Indeed, the Chief Judge in the District of Columbia courthouse, where the White House would need to bring a court case to block testimony based on a claim of executive privilege, has dealt with the crime fraud exception to the attorney-client privilege (which is generally more absolute than the executive privilege). Judges even warn counsel away from contesting the issue in these kinds of situations by noting that the court would then be compelled to determine if the relevant communications involved criminal activity. Paul Manafort’s counsel knows this lesson well, where the court issued a lengthy decision finding that his communications with his legal counsel in 2016-17 concerning FARA fell within the crime fraud exception. Notably, as the court held, it is not necessary for both parties — the client and lawyer — to be involved in the fraud; it is sufficient that the client was seeking to perpetrate the fraud. The same should apply to the analysis of a claim of executive privilege. As a recent law review article observes, “The crime-fraud exception could potentially also apply. There is no official case in which the crime-fraud exception has been applied to communications otherwise protected by the executive privilege, but it is likely that a court would follow the policy underlying the crime-fraud exception to other privileges.”

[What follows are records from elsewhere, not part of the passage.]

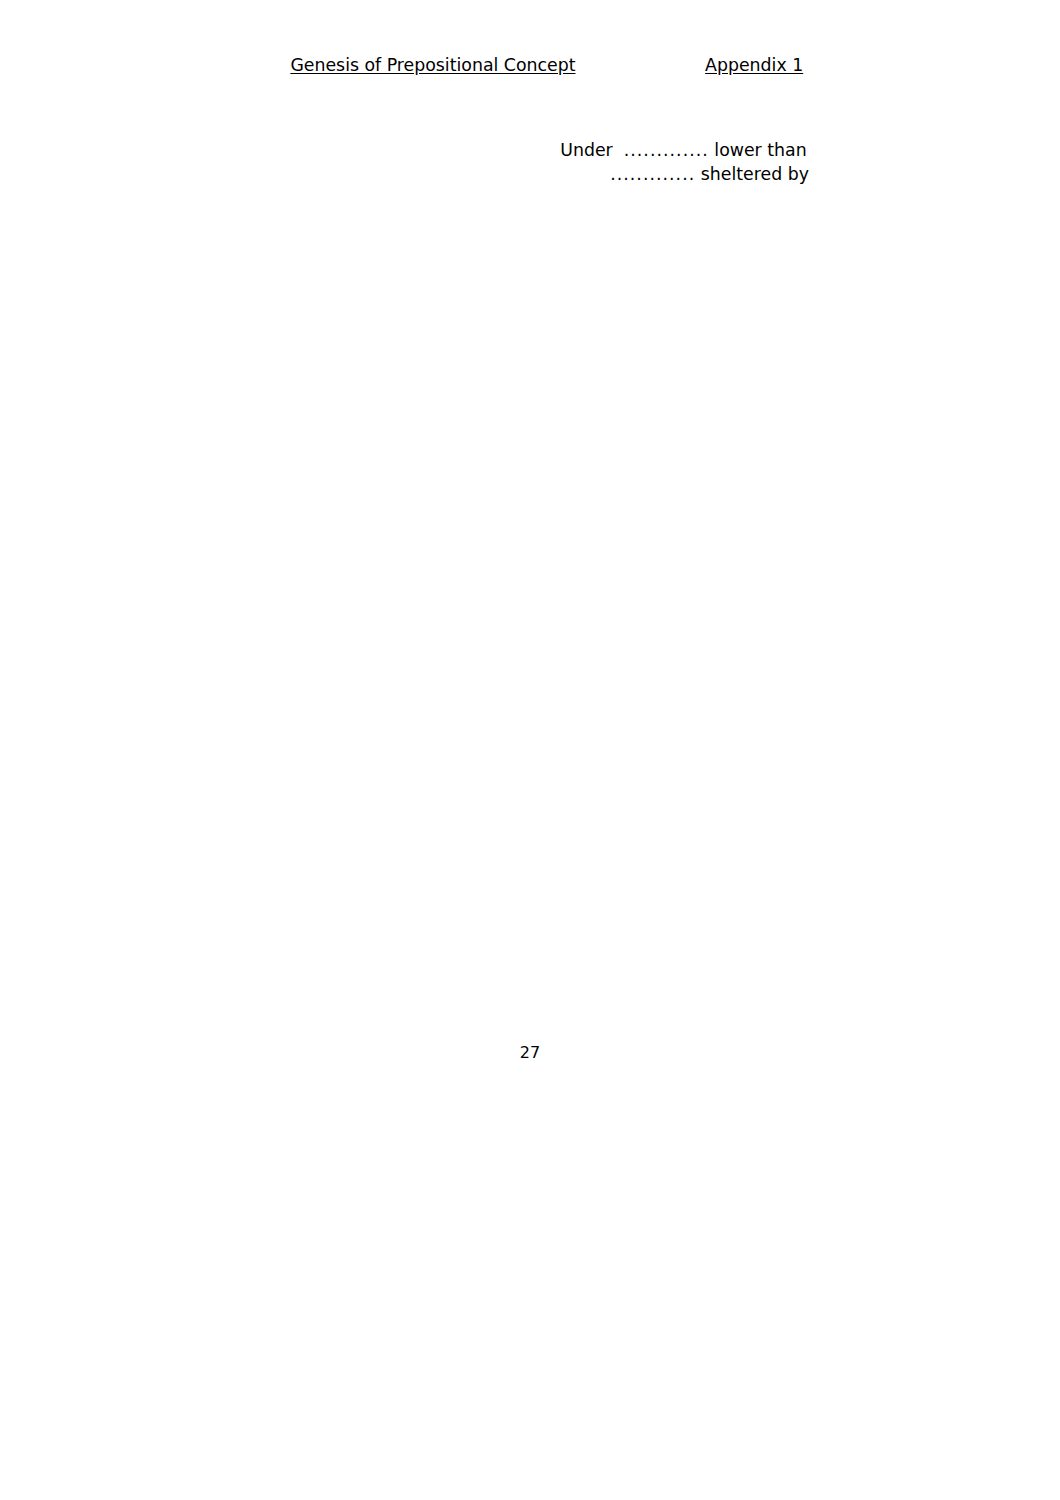Genesis of Prepositional Concept Appendix 1
Under ............. lower than ............. sheltered by
27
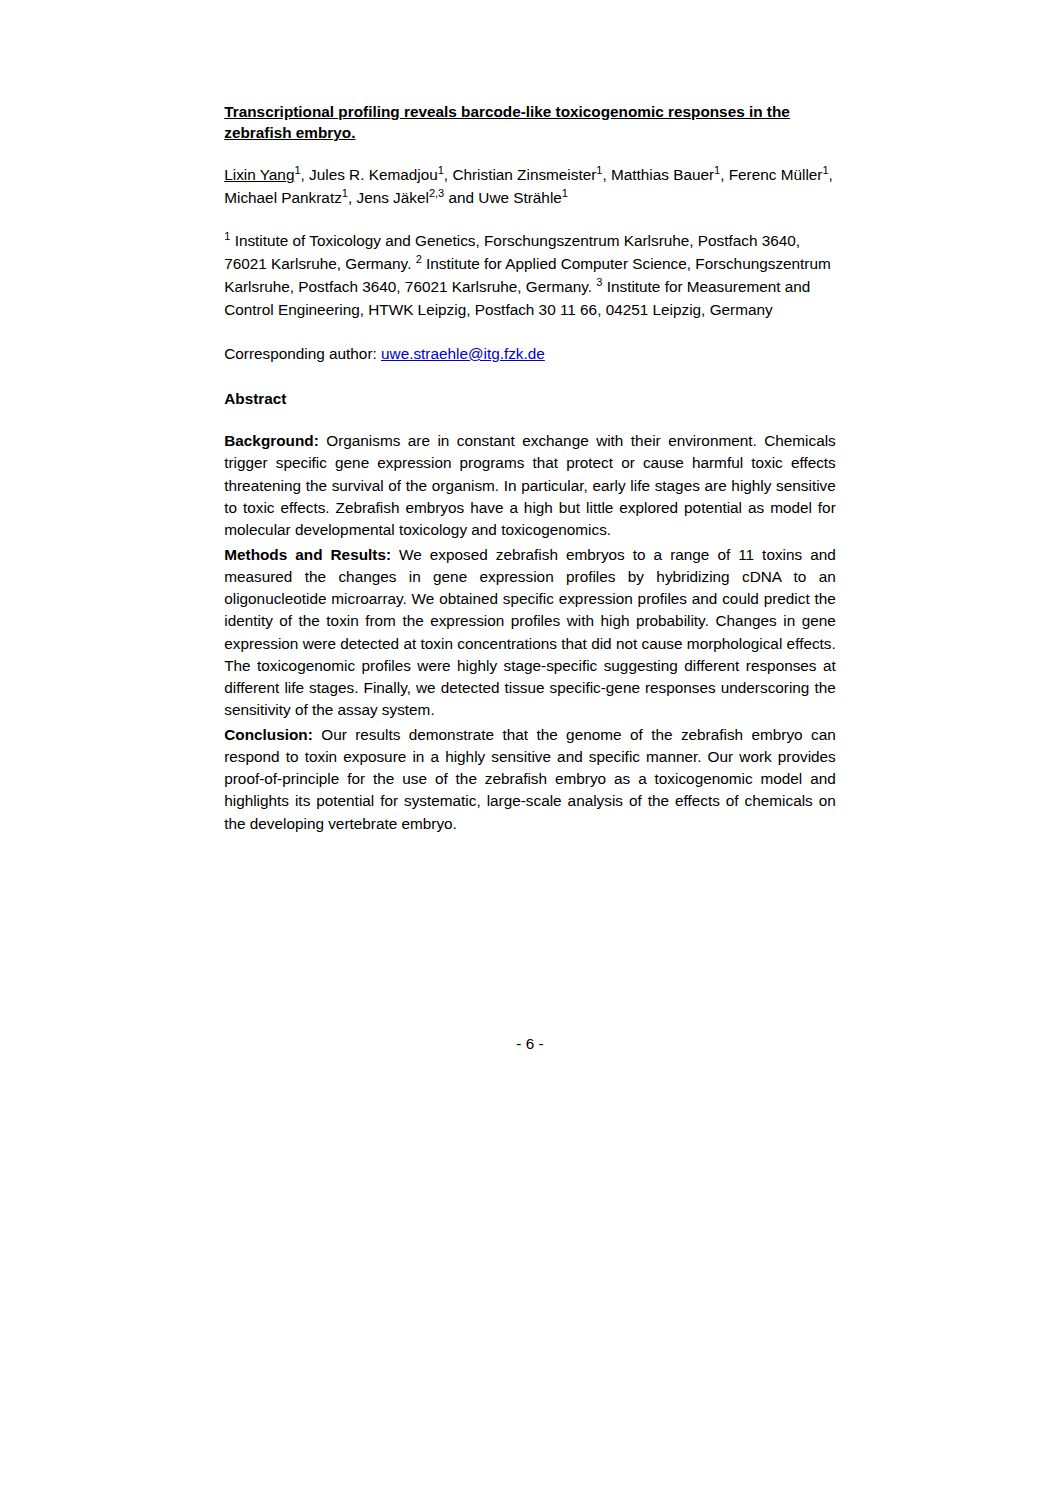Transcriptional profiling reveals barcode-like toxicogenomic responses in the zebrafish embryo.
Lixin Yang1, Jules R. Kemadjou1, Christian Zinsmeister1, Matthias Bauer1, Ferenc Müller1, Michael Pankratz1, Jens Jäkel2,3 and Uwe Strähle1
1 Institute of Toxicology and Genetics, Forschungszentrum Karlsruhe, Postfach 3640, 76021 Karlsruhe, Germany. 2 Institute for Applied Computer Science, Forschungszentrum Karlsruhe, Postfach 3640, 76021 Karlsruhe, Germany. 3 Institute for Measurement and Control Engineering, HTWK Leipzig, Postfach 30 11 66, 04251 Leipzig, Germany
Corresponding author: uwe.straehle@itg.fzk.de
Abstract
Background: Organisms are in constant exchange with their environment. Chemicals trigger specific gene expression programs that protect or cause harmful toxic effects threatening the survival of the organism. In particular, early life stages are highly sensitive to toxic effects. Zebrafish embryos have a high but little explored potential as model for molecular developmental toxicology and toxicogenomics.
Methods and Results: We exposed zebrafish embryos to a range of 11 toxins and measured the changes in gene expression profiles by hybridizing cDNA to an oligonucleotide microarray. We obtained specific expression profiles and could predict the identity of the toxin from the expression profiles with high probability. Changes in gene expression were detected at toxin concentrations that did not cause morphological effects. The toxicogenomic profiles were highly stage-specific suggesting different responses at different life stages. Finally, we detected tissue specific-gene responses underscoring the sensitivity of the assay system.
Conclusion: Our results demonstrate that the genome of the zebrafish embryo can respond to toxin exposure in a highly sensitive and specific manner. Our work provides proof-of-principle for the use of the zebrafish embryo as a toxicogenomic model and highlights its potential for systematic, large-scale analysis of the effects of chemicals on the developing vertebrate embryo.
- 6 -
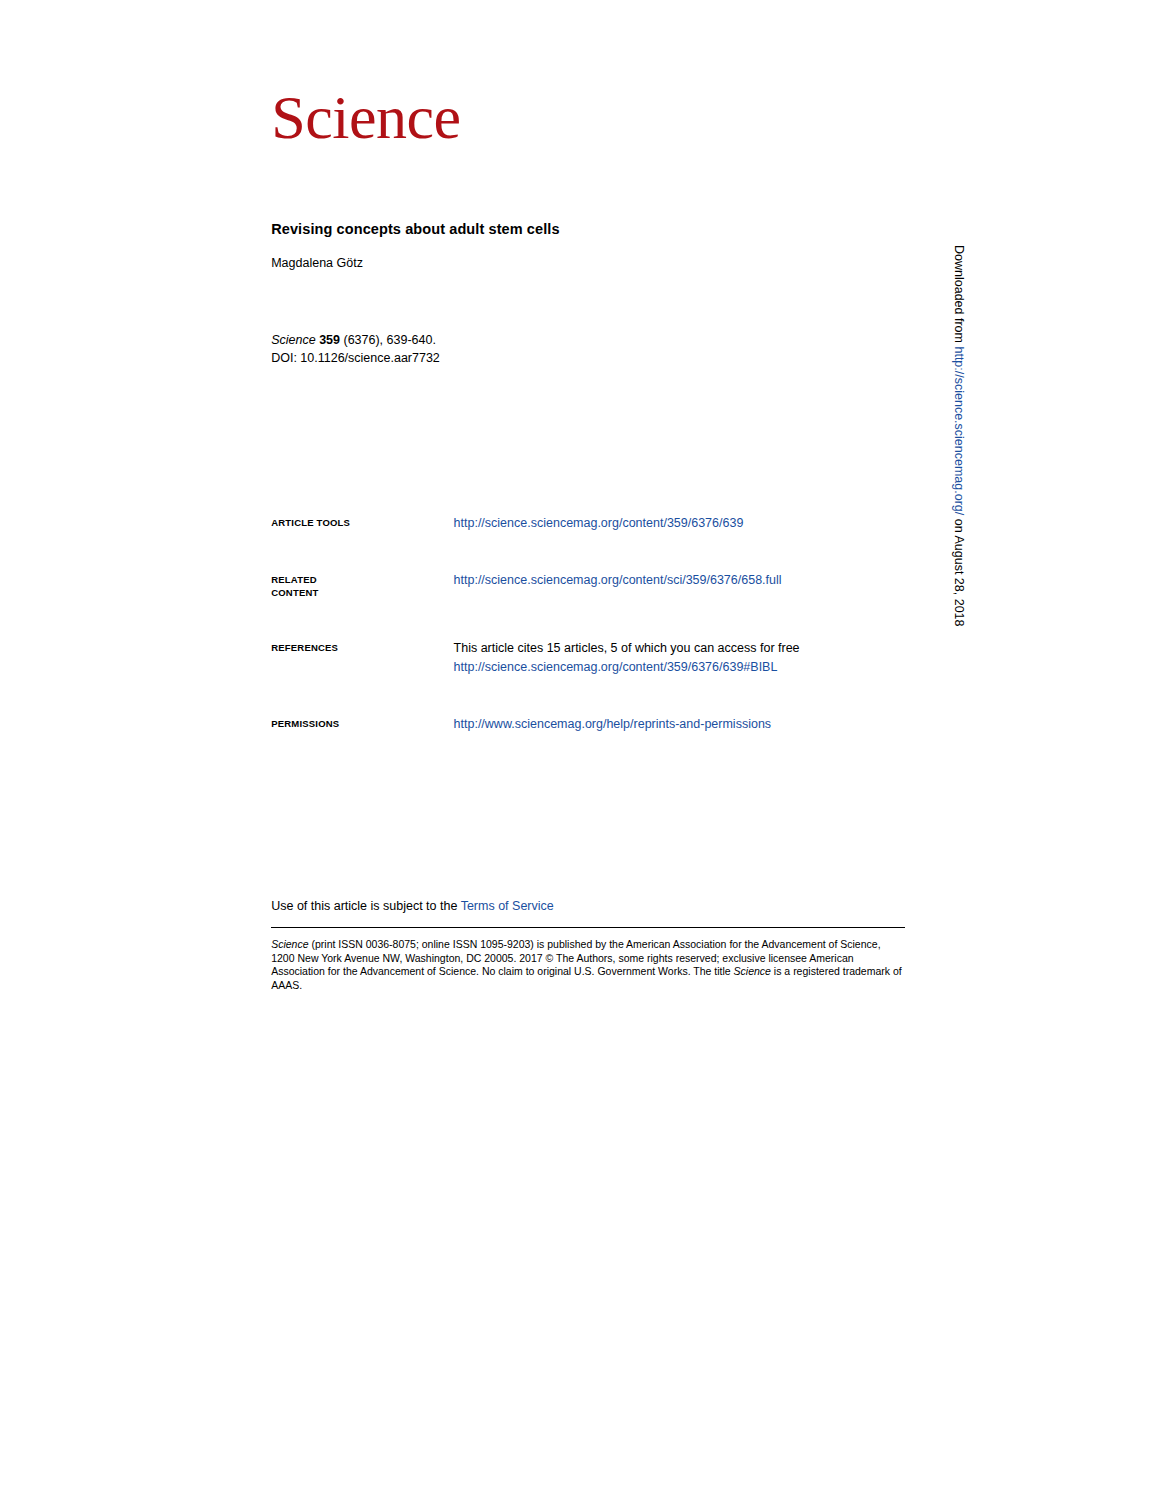Science
Revising concepts about adult stem cells
Magdalena Götz
Science 359 (6376), 639-640.
DOI: 10.1126/science.aar7732
| ARTICLE TOOLS | http://science.sciencemag.org/content/359/6376/639 |
| RELATED CONTENT | http://science.sciencemag.org/content/sci/359/6376/658.full |
| REFERENCES | This article cites 15 articles, 5 of which you can access for free http://science.sciencemag.org/content/359/6376/639#BIBL |
| PERMISSIONS | http://www.sciencemag.org/help/reprints-and-permissions |
Downloaded from http://science.sciencemag.org/ on August 28, 2018
Use of this article is subject to the Terms of Service
Science (print ISSN 0036-8075; online ISSN 1095-9203) is published by the American Association for the Advancement of Science, 1200 New York Avenue NW, Washington, DC 20005. 2017 © The Authors, some rights reserved; exclusive licensee American Association for the Advancement of Science. No claim to original U.S. Government Works. The title Science is a registered trademark of AAAS.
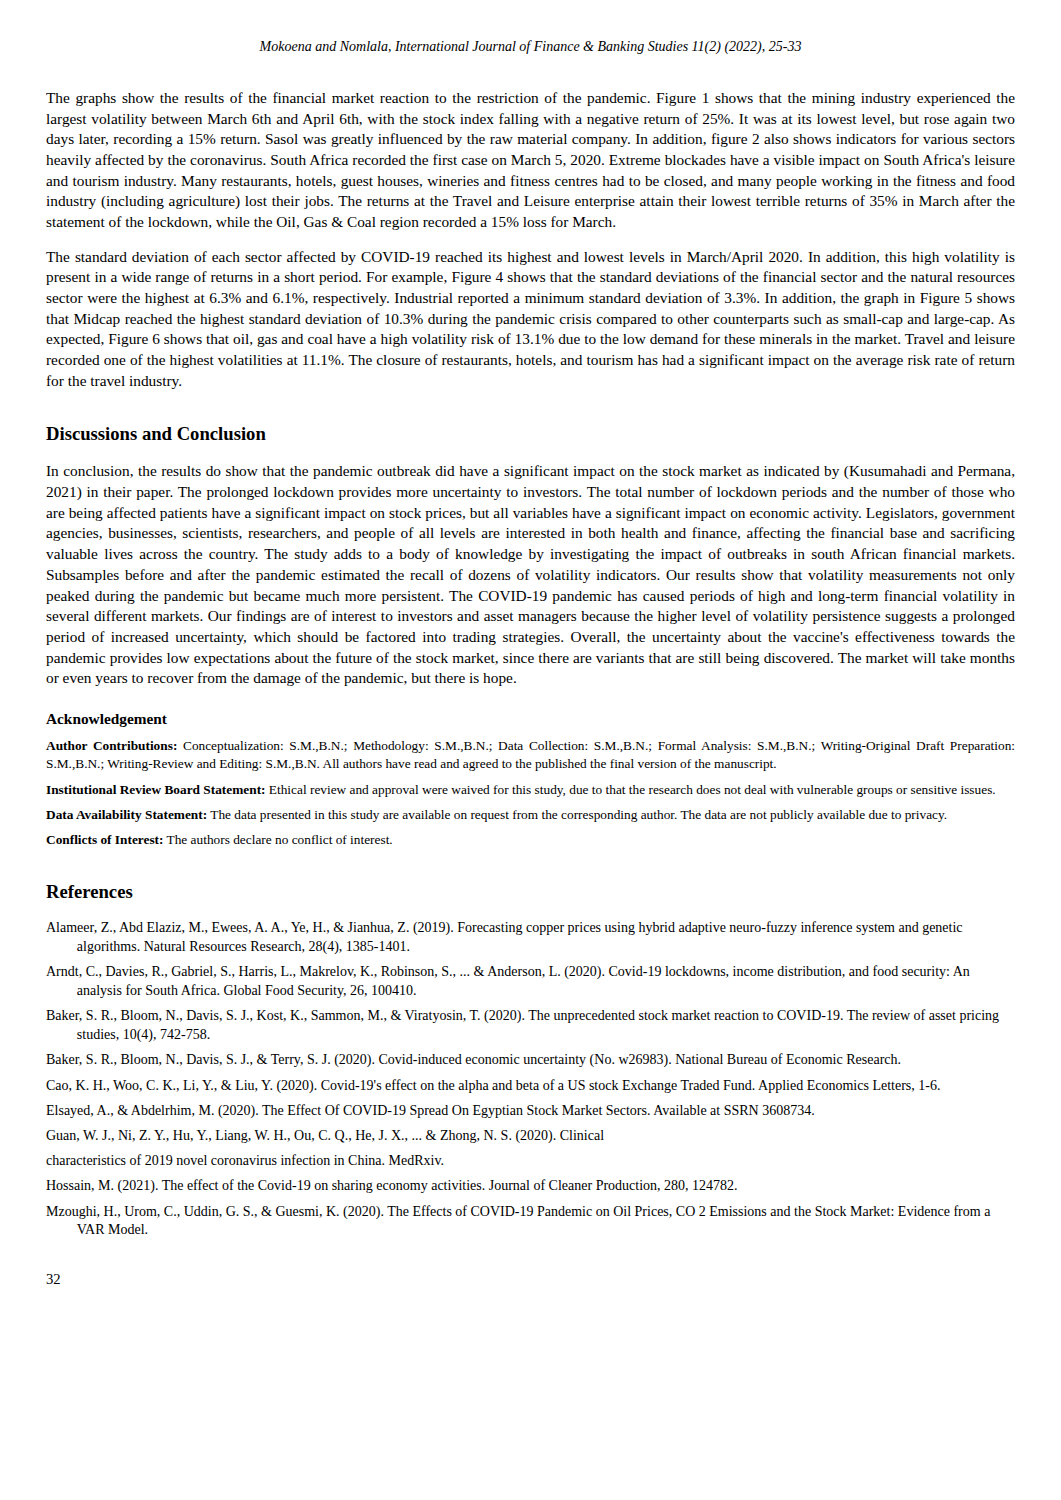Mokoena and Nomlala, International Journal of Finance & Banking Studies 11(2) (2022), 25-33
The graphs show the results of the financial market reaction to the restriction of the pandemic. Figure 1 shows that the mining industry experienced the largest volatility between March 6th and April 6th, with the stock index falling with a negative return of 25%. It was at its lowest level, but rose again two days later, recording a 15% return. Sasol was greatly influenced by the raw material company. In addition, figure 2 also shows indicators for various sectors heavily affected by the coronavirus. South Africa recorded the first case on March 5, 2020. Extreme blockades have a visible impact on South Africa's leisure and tourism industry. Many restaurants, hotels, guest houses, wineries and fitness centres had to be closed, and many people working in the fitness and food industry (including agriculture) lost their jobs. The returns at the Travel and Leisure enterprise attain their lowest terrible returns of 35% in March after the statement of the lockdown, while the Oil, Gas & Coal region recorded a 15% loss for March.
The standard deviation of each sector affected by COVID-19 reached its highest and lowest levels in March/April 2020. In addition, this high volatility is present in a wide range of returns in a short period. For example, Figure 4 shows that the standard deviations of the financial sector and the natural resources sector were the highest at 6.3% and 6.1%, respectively. Industrial reported a minimum standard deviation of 3.3%. In addition, the graph in Figure 5 shows that Midcap reached the highest standard deviation of 10.3% during the pandemic crisis compared to other counterparts such as small-cap and large-cap. As expected, Figure 6 shows that oil, gas and coal have a high volatility risk of 13.1% due to the low demand for these minerals in the market. Travel and leisure recorded one of the highest volatilities at 11.1%. The closure of restaurants, hotels, and tourism has had a significant impact on the average risk rate of return for the travel industry.
Discussions and Conclusion
In conclusion, the results do show that the pandemic outbreak did have a significant impact on the stock market as indicated by (Kusumahadi and Permana, 2021) in their paper. The prolonged lockdown provides more uncertainty to investors. The total number of lockdown periods and the number of those who are being affected patients have a significant impact on stock prices, but all variables have a significant impact on economic activity. Legislators, government agencies, businesses, scientists, researchers, and people of all levels are interested in both health and finance, affecting the financial base and sacrificing valuable lives across the country. The study adds to a body of knowledge by investigating the impact of outbreaks in south African financial markets. Subsamples before and after the pandemic estimated the recall of dozens of volatility indicators. Our results show that volatility measurements not only peaked during the pandemic but became much more persistent. The COVID-19 pandemic has caused periods of high and long-term financial volatility in several different markets. Our findings are of interest to investors and asset managers because the higher level of volatility persistence suggests a prolonged period of increased uncertainty, which should be factored into trading strategies. Overall, the uncertainty about the vaccine's effectiveness towards the pandemic provides low expectations about the future of the stock market, since there are variants that are still being discovered. The market will take months or even years to recover from the damage of the pandemic, but there is hope.
Acknowledgement
Author Contributions: Conceptualization: S.M.,B.N.; Methodology: S.M.,B.N.; Data Collection: S.M.,B.N.; Formal Analysis: S.M.,B.N.; Writing-Original Draft Preparation: S.M.,B.N.; Writing-Review and Editing: S.M.,B.N. All authors have read and agreed to the published the final version of the manuscript.
Institutional Review Board Statement: Ethical review and approval were waived for this study, due to that the research does not deal with vulnerable groups or sensitive issues.
Data Availability Statement: The data presented in this study are available on request from the corresponding author. The data are not publicly available due to privacy.
Conflicts of Interest: The authors declare no conflict of interest.
References
Alameer, Z., Abd Elaziz, M., Ewees, A. A., Ye, H., & Jianhua, Z. (2019). Forecasting copper prices using hybrid adaptive neuro-fuzzy inference system and genetic algorithms. Natural Resources Research, 28(4), 1385-1401.
Arndt, C., Davies, R., Gabriel, S., Harris, L., Makrelov, K., Robinson, S., ... & Anderson, L. (2020). Covid-19 lockdowns, income distribution, and food security: An analysis for South Africa. Global Food Security, 26, 100410.
Baker, S. R., Bloom, N., Davis, S. J., Kost, K., Sammon, M., & Viratyosin, T. (2020). The unprecedented stock market reaction to COVID-19. The review of asset pricing studies, 10(4), 742-758.
Baker, S. R., Bloom, N., Davis, S. J., & Terry, S. J. (2020). Covid-induced economic uncertainty (No. w26983). National Bureau of Economic Research.
Cao, K. H., Woo, C. K., Li, Y., & Liu, Y. (2020). Covid-19's effect on the alpha and beta of a US stock Exchange Traded Fund. Applied Economics Letters, 1-6.
Elsayed, A., & Abdelrhim, M. (2020). The Effect Of COVID-19 Spread On Egyptian Stock Market Sectors. Available at SSRN 3608734.
Guan, W. J., Ni, Z. Y., Hu, Y., Liang, W. H., Ou, C. Q., He, J. X., ... & Zhong, N. S. (2020). Clinical
characteristics of 2019 novel coronavirus infection in China. MedRxiv.
Hossain, M. (2021). The effect of the Covid-19 on sharing economy activities. Journal of Cleaner Production, 280, 124782.
Mzoughi, H., Urom, C., Uddin, G. S., & Guesmi, K. (2020). The Effects of COVID-19 Pandemic on Oil Prices, CO 2 Emissions and the Stock Market: Evidence from a VAR Model.
32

Given the list of federal crimes that leading legal experts conclude applies to the alleged scheme with Ukraine, a federal court finding could be a significant blow to the White House both in the impeachment itself and more generally as it would not be coming from members of the other party. It would also strengthen the hand of prosecutors who may be investigating others, like Mayor Rudolph Giuliani, as co-conspirators in such a scheme.

In short, there’s a legal buzzsaw that would await the White House in asserting a claim of executive privilege as it would open the door to a judge finding that the crime fraud exception applies.